> _Recorded data_

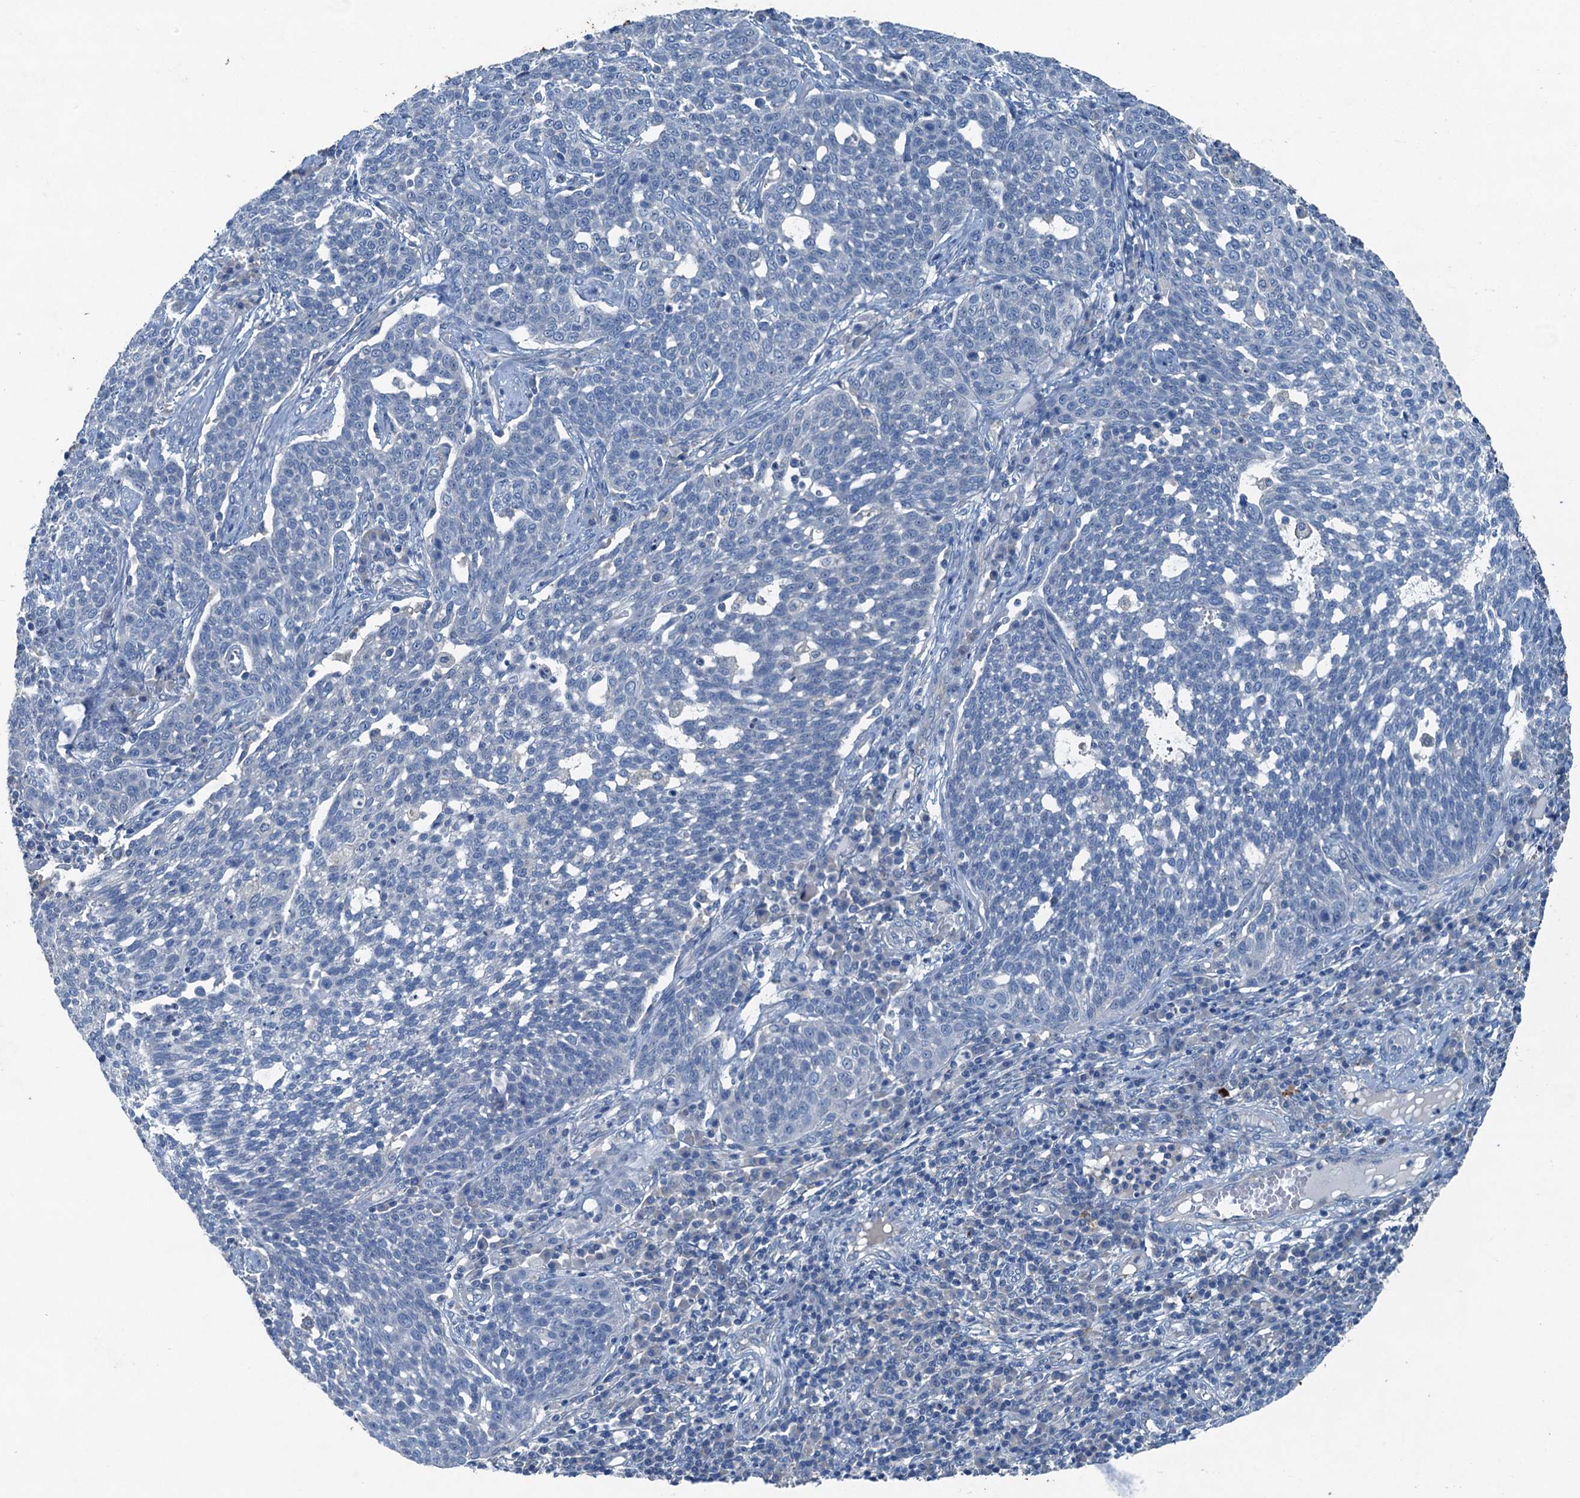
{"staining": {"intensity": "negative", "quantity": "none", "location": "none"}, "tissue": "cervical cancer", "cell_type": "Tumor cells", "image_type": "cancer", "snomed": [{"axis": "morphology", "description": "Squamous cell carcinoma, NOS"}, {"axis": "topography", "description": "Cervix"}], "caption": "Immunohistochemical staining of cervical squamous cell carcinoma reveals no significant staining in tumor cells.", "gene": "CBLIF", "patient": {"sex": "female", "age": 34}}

---

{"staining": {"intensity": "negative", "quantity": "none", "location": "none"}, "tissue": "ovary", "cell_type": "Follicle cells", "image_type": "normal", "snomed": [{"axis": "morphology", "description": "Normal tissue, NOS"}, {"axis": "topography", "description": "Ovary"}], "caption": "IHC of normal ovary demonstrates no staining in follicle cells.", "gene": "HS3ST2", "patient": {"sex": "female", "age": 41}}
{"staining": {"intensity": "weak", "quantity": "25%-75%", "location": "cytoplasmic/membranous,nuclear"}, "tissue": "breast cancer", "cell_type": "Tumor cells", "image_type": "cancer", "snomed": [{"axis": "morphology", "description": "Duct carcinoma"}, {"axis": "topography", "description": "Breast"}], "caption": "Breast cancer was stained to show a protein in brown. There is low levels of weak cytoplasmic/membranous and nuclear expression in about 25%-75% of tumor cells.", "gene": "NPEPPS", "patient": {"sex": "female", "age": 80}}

---

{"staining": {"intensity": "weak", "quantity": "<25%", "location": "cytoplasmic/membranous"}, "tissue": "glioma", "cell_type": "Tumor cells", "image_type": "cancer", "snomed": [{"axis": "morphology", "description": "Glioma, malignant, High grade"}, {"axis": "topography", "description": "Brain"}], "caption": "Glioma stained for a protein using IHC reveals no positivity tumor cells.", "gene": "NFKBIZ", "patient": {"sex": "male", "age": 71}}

> _Task instructions_
Print, from the entries above, the line with "of normal ovary", the line with "cancer was stained" and all lines between them, exactly and with nothing else.

> _Output of the exercise_
{"staining": {"intensity": "negative", "quantity": "none", "location": "none"}, "tissue": "ovary", "cell_type": "Follicle cells", "image_type": "normal", "snomed": [{"axis": "morphology", "description": "Normal tissue, NOS"}, {"axis": "topography", "description": "Ovary"}], "caption": "IHC of normal ovary demonstrates no staining in follicle cells.", "gene": "HS3ST2", "patient": {"sex": "female", "age": 41}}
{"staining": {"intensity": "weak", "quantity": "25%-75%", "location": "cytoplasmic/membranous,nuclear"}, "tissue": "breast cancer", "cell_type": "Tumor cells", "image_type": "cancer", "snomed": [{"axis": "morphology", "description": "Duct carcinoma"}, {"axis": "topography", "description": "Breast"}], "caption": "Breast cancer was stained to show a protein in brown. There is low levels of weak cytoplasmic/membranous and nuclear expression in about 25%-75% of tumor cells.", "gene": "NPEPPS", "patient": {"sex": "female", "age": 80}}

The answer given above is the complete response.